• What needs to be done: Nothing in the records should differ when they are repeated. Restate them word for word.
▬▬▬
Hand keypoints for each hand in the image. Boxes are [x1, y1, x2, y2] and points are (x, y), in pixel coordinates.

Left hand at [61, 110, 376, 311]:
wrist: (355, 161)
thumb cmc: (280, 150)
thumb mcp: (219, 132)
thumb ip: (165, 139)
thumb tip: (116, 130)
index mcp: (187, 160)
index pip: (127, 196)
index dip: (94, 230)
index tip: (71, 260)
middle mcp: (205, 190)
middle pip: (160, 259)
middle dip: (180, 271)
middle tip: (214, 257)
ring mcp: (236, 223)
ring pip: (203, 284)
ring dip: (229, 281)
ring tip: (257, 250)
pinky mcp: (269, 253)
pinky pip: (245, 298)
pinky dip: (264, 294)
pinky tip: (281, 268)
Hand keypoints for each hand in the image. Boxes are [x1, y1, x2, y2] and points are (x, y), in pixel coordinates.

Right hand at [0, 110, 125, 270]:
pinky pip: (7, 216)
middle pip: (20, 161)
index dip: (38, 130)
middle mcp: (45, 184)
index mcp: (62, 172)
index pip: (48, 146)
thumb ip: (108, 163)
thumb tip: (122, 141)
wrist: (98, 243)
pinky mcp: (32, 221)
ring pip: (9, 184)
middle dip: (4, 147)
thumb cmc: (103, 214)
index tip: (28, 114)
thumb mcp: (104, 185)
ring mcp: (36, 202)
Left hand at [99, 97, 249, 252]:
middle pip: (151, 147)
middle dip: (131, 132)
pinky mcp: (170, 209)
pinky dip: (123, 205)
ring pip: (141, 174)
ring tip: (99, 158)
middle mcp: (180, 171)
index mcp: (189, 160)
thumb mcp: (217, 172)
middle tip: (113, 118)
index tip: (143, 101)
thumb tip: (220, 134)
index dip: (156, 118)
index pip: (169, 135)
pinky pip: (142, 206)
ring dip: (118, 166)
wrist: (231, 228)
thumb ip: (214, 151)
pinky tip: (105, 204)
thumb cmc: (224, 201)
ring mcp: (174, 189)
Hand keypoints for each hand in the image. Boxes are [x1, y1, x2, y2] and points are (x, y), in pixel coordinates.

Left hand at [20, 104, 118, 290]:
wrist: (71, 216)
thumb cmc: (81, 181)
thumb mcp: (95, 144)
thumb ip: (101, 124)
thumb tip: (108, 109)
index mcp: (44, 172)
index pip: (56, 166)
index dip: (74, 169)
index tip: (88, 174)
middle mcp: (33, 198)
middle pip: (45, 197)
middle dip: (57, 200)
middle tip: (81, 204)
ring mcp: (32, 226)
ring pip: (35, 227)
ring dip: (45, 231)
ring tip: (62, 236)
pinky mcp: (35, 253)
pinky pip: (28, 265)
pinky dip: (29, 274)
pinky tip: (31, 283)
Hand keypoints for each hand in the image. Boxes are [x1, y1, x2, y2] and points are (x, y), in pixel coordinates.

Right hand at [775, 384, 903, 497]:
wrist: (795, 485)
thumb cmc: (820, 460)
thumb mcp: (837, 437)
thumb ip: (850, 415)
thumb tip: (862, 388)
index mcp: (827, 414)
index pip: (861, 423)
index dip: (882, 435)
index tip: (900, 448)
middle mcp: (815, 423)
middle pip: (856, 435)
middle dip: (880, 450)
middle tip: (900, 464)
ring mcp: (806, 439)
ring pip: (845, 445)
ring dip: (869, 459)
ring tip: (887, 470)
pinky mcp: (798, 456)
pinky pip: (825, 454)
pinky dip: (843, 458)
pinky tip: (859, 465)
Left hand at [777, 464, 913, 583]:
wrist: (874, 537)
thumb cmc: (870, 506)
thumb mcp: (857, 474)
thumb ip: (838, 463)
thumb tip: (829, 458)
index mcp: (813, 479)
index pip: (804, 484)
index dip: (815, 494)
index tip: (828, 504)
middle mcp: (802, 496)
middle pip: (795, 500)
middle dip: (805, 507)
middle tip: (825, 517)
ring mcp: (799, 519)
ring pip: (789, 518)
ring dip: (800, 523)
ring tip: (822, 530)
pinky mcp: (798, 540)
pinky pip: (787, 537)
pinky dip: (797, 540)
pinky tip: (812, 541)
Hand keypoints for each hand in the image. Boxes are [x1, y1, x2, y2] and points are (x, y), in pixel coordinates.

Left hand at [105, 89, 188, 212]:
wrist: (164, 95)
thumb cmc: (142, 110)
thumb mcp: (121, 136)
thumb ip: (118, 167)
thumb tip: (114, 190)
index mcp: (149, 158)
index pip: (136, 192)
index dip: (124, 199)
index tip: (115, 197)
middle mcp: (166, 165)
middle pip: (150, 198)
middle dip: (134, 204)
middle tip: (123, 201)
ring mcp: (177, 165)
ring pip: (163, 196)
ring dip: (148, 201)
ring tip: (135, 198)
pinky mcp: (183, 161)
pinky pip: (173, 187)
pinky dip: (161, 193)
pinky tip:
▬▬▬
• Written response:
Hand keypoints for each hand in the image. Boxes are [x1, y1, x2, y2] and points are (x, y), in pixel coordinates.

Left hand at [61, 110, 376, 311]:
wrist: (355, 161)
thumb cmc: (280, 150)
thumb mcp: (219, 132)
thumb ip: (165, 139)
thumb tip: (116, 130)
index mcp: (187, 160)
index pip: (127, 196)
index dip: (94, 230)
index tip: (71, 260)
middle mcp: (205, 190)
middle pip: (160, 259)
middle dip: (180, 271)
middle tip: (214, 257)
ring mcp: (236, 223)
ring pip: (203, 284)
ring dip: (229, 281)
ring tip: (257, 250)
pinky mcp: (269, 253)
pinky pip: (245, 298)
pinky dip: (264, 294)
pinky tip: (281, 268)
Hand keypoints for each hand in the image. Boxes are [x1, y1, x2, y2] and points are (x, y), in pixel coordinates.

Right hand at [0, 110, 125, 270]:
pinky pip: (7, 216)
middle pip: (20, 161)
index dip: (38, 130)
middle mcp: (45, 184)
index mcp: (62, 172)
index pip: (48, 146)
thumb ip: (108, 163)
thumb tip: (122, 141)
wrist: (98, 243)
pinky mcp: (32, 221)
ring pip: (9, 184)
middle dip: (4, 147)
thumb cmc: (103, 214)
index tip: (28, 114)
thumb mcp: (104, 185)
ring mcp: (36, 202)
Left hand at [99, 97, 249, 252]:
middle pip: (151, 147)
middle dip: (131, 132)
pinky mcp: (170, 209)
pinky dip: (123, 205)
ring pip: (141, 174)
ring tip: (99, 158)
middle mcp: (180, 171)
index mcp: (189, 160)
thumb mcp: (217, 172)
middle tip: (113, 118)
index tip: (143, 101)
thumb tip: (220, 134)
index dip: (156, 118)
index pip: (169, 135)
pinky pip: (142, 206)
ring dip: (118, 166)
wrist: (231, 228)
thumb ip: (214, 151)
pinky tip: (105, 204)
thumb cmc: (224, 201)
ring mcp: (174, 189)
Hand keypoints for each hand in the image. Boxes are [x1, y1, x2, y2] and points are (x, y), in pixel coordinates.

Left hand at [20, 104, 118, 290]:
wrist: (71, 216)
thumb cmc: (81, 181)
thumb mcp: (95, 144)
thumb ip: (101, 124)
thumb tip: (108, 109)
index mcp: (44, 172)
index pip: (56, 166)
index dip: (74, 169)
index tip: (88, 174)
middle mcp: (33, 198)
middle pip: (45, 197)
middle dip: (57, 200)
middle tip: (81, 204)
ring mcp: (32, 226)
ring pip: (35, 227)
ring dip: (45, 231)
ring tip: (62, 236)
pinky mcp: (35, 253)
pinky pip: (28, 265)
pinky dip: (29, 274)
pinky tip: (31, 283)
Hand keypoints for each hand in the image. Boxes are [x1, y1, x2, y2] and points are (x, y), in pixel coordinates.

Right hand at [775, 384, 903, 497]:
wrist: (795, 485)
thumb cmc: (820, 460)
thumb mcp: (837, 437)
thumb ip: (850, 415)
thumb tip: (862, 388)
index mcp: (827, 414)
index pip: (861, 423)
index dip: (882, 435)
index tip: (900, 448)
middle mcp: (815, 423)
middle pip: (856, 435)
middle dip: (880, 450)
middle tip: (900, 464)
ring mcp: (806, 439)
ring pip: (845, 445)
ring dip: (869, 459)
ring tip: (887, 470)
pinky mcp: (798, 456)
pinky pip: (825, 454)
pinky dip: (843, 458)
pinky tip: (859, 465)
Left hand at [777, 464, 913, 583]:
wrist: (874, 537)
thumb cmc: (870, 506)
thumb mcp: (857, 474)
thumb ip: (838, 463)
thumb tip: (829, 458)
index mcp: (813, 479)
index pip: (804, 484)
index dip: (815, 494)
index tip: (828, 504)
middle mcp: (802, 496)
middle pip: (795, 500)
middle dip: (805, 507)
middle tip: (825, 517)
ring mcp: (799, 519)
ring pip: (789, 518)
ring dip: (800, 523)
ring tip: (822, 530)
pinky mcp: (798, 540)
pinky pip: (787, 537)
pinky dip: (797, 540)
pinky tip: (812, 541)
Hand keypoints for each hand in the image. Boxes are [x1, y1, x2, y2] and points are (x, y), in pixel coordinates.

Left hand at [105, 89, 188, 212]:
wrist: (164, 95)
thumb cmc: (142, 110)
thumb mcp: (121, 136)
thumb ip: (118, 167)
thumb tip: (114, 190)
index mcp: (149, 158)
index pip: (136, 192)
index dip: (124, 199)
index tip: (115, 197)
middle mcp: (166, 165)
middle pip: (150, 198)
middle dip: (134, 204)
middle tip: (123, 201)
ring mcp: (177, 165)
ring pip: (163, 196)
ring dip: (148, 201)
ring tip: (135, 198)
pinky mcp: (183, 161)
pinky pip: (173, 187)
pinky dip: (161, 193)
pinky tip:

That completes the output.